Parenting experts were not too impressed, though. British social anthropologist Sheila Kitzinger said then: "It may provide some answers and some immediate observations that are useful, but it would be an awful thing to depend on.
"Parents need to focus on the baby and see what is happening... Because if you don't learn what your baby is trying to say when he is crying, you are in for trouble later on."
Therein lies the irony which plagues modern parents. We have at our disposal an unprecedented wealth of child-rearing knowledge, devices and resources. Yet, the more aid we have, the more fearful, helpless and incompetent we seem to become.
As newfangled gadgets become the norm rather than a novelty, parents appear to be relying more on technology than on what has kept the human race going thus far: natural instincts and powers of observation.
My mum can tell with one palm to my kids' foreheads roughly how high a fever is. Me, I would be scrambling for the digital thermometer.
And I remember panicking the day our blender broke down as we were preparing my son's lunch. At about seven months then, he had just moved on to eating solid food. I simply did not trust that I could manually mash up the boiled pumpkin and carrots into a sufficiently pureed form which would not choke him to death.
But I did a decently mushy job, he had an uneventful if messy meal, and we will celebrate his seventh birthday later this month.
Experts fear the new generation of baby monitors and gadgets could accelerate the erosion of maternal instincts.
Like health trackers for adults, there are now devices which you can attach to your baby's clothes to monitor his heart rate, breathing patterns, temperature, body position, as well as the conditions of his environment.
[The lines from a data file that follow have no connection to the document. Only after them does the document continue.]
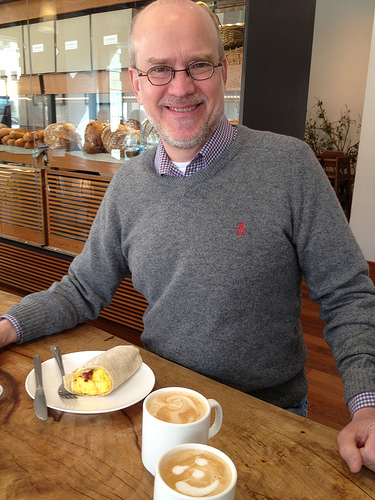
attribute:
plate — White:
[24, 349, 154, 413]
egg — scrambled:
[77, 370, 107, 398]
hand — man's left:
[330, 412, 370, 463]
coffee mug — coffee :
[152, 443, 235, 498]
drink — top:
[160, 447, 231, 496]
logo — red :
[234, 220, 247, 236]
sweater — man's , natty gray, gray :
[0, 124, 374, 406]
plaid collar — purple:
[143, 112, 242, 185]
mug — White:
[152, 441, 237, 497]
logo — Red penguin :
[234, 222, 247, 235]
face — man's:
[130, 3, 223, 147]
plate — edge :
[46, 393, 69, 420]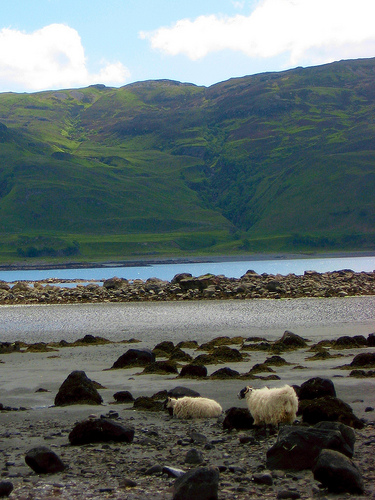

The Owlet Smart Sock, for example, velcros to a baby's ankle, so parents can check his vital signs, including oxygen levels and temperature, via a smartphone app. They will also receive alerts if the child rolls over - to allay fears of Sudden Infant Death Syndrome.
Priced at US$250 (S$313), the smart bootie is open for pre-orders and will launch in summer.
Privacy and security concerns aside - do you really want to give unknown third parties access to your kid's health details? - these super trackers also raise the question of whether parents are obsessing over hard data more than simply observing their soft, gurgling babies.
As Dr Wendy Sue Swanson, an American paediatrician, put it bluntly on her blog, Seattle Mama Doc: "It's better to look up at the sky to know if it's raining than to consult the weather report on your iPhone."
We all want to do right by our children, but we also have to accept that we aren't going to get it right all the time.
In a column for The Huffington Post last year, Dr Claire McCarthy, a paediatrician at Boston Children's Hospital, wrote: "Part of being a parent is figuring out how to handle not knowing everything that is happening every single second."
Technology can be a boon, of course (I'm eternally grateful for electric breast pumps and bottle sterilisers).
But she cautioned: "It's really important that technology not get in the way of common sense - or learning good parenting instincts. Because in parenthood, as in life, common sense and good instincts will get you much further than any technology ever could."
If only we could bottle common sense and finely honed instincts - that would be a priceless addition to the Jubilee Baby Gift pack for Singaporeans born next year.